# Scaling SGD

| Comments

I’ve been reading a few papers related to scaling Stochastic Gradient Descent for large datasets, and wanted to summarize them here.

## Large Scale Distributed Deep Networks - Dean et al., 2012 [Link]

• One of the popular papers in this domain, talks about work on a new distributed training framework called DistBelief. Pre-cursor to the distributed training support in Tensorflow.
• Before this work, ideas for doing SGD in a distributed setting restricted the kind of models (convex / sparse gradient updates / smaller models on GPUs with gradient averaging).
• This works describes how to do distributed asynchronous SGD.

Model-Level Parallelism: Works with large models by splitting the model graph itself into several parts. Each part of the model is assigned to a different machine. If there is an edge between two nodes in different parts, the two machines hosting those parts would need to communicate. This is to get around the problem of fitting a large model on a single GPU.
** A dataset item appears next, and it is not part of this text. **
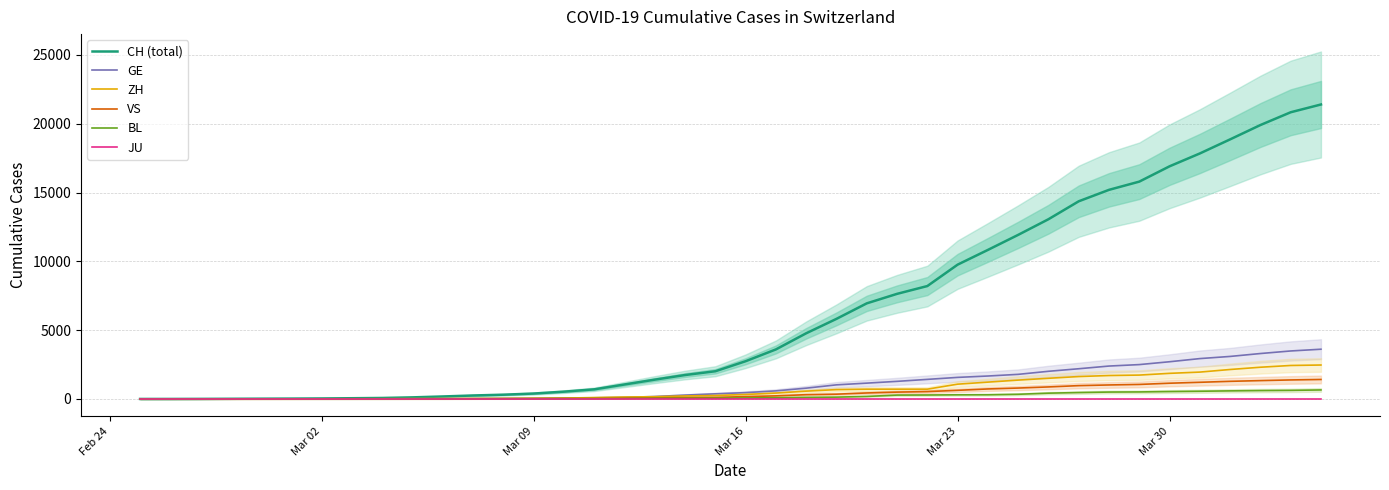

The value of CH (total) at Mar 30 is 16906. True or false?

True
Downpour SGD: To be able to scale to large datasets, DistBelief also runs several replicas of the model itself. The training data is split into several subsets, and each replica works on a single subset. Each of the replica sends the updates of its params to a Parameter Server. The parameter server itself is sharded, and is responsible for getting updates for a subset of params.

Whenever a new replica starts a new minibatch, it gets the relevant params from the parameter server shards, and then sends its updates when its done with its minibatch.

The authors found Adagrad to be useful in the asynchrous SGD setting, since it uses an adaptive learning rate for each parameter, which makes it easy to implement locally per parameter shard.

## Accurate, Large Minibatch SGD: Training ImageNet in 1 Hour - Goyal et al. (2017) [Link]

• This paper describes how the authors trained ImageNet using synchronous SGD. However, given the synchronous nature of SGD, the idea is to use large batches (of the order of thousands of samples), instead of mini-batches (which are typically in the tens of samples), to avoid the communication overhead.
• They demonstrate that with their method, they are able to use large batch sizes (up to 8192) without hurting accuracy with a ResNet-50 model (as compared to the baseline model with a batch-size of 256). Using 256 Tesla P100 GPUs, their model trains on the ImageNet dataset within 1 hour.
• Linear Scaling Rule for Learning Rate: “When the minibatch size is multiplied by $k$, multiply the learning rate by $k$.”. One way to think about this is, if the batch size is increased by $k$ times, there are $k$ times fewer updates to weights (since there $k$ times fewer iterations per epoch). Another intuition is, with smaller batches the stochasticity (randomness) of the gradient is higher. With bigger batches, you can confidently take bigger steps.
• The authors do a gradual warm-up of the learning rate from a small value, to the target learning rate, per the linear scaling rule. The authors hypothesize that the linear scaling rule breaks down for large batches in the initial stages of the training, where a gradual warm-up helps with better training.

## ImageNet Training in Minutes - You et al. (2018) [Link]

• Another paper that is similar to the paper by Goyal et al. They use a bigger batch-size (32k instead of 8k).
• As per the numbers reported in the paper, with a 32k batch size, they get accuracy comparable to smaller batches. The training finishes in 14 minutes using unspecified number of Intel Knights Landing CPUs (possibly 1024 or 2048).
• They use the gradual warm-up reported in Goyal et al., along with an algorithm that tweaks the learning-rate on a layer-wise basis (LARS algorithm - You et al., 2017). The LARS algorithm is similar to Adagrad (which works on a per-param level), which was useful in Dean et al.’s work.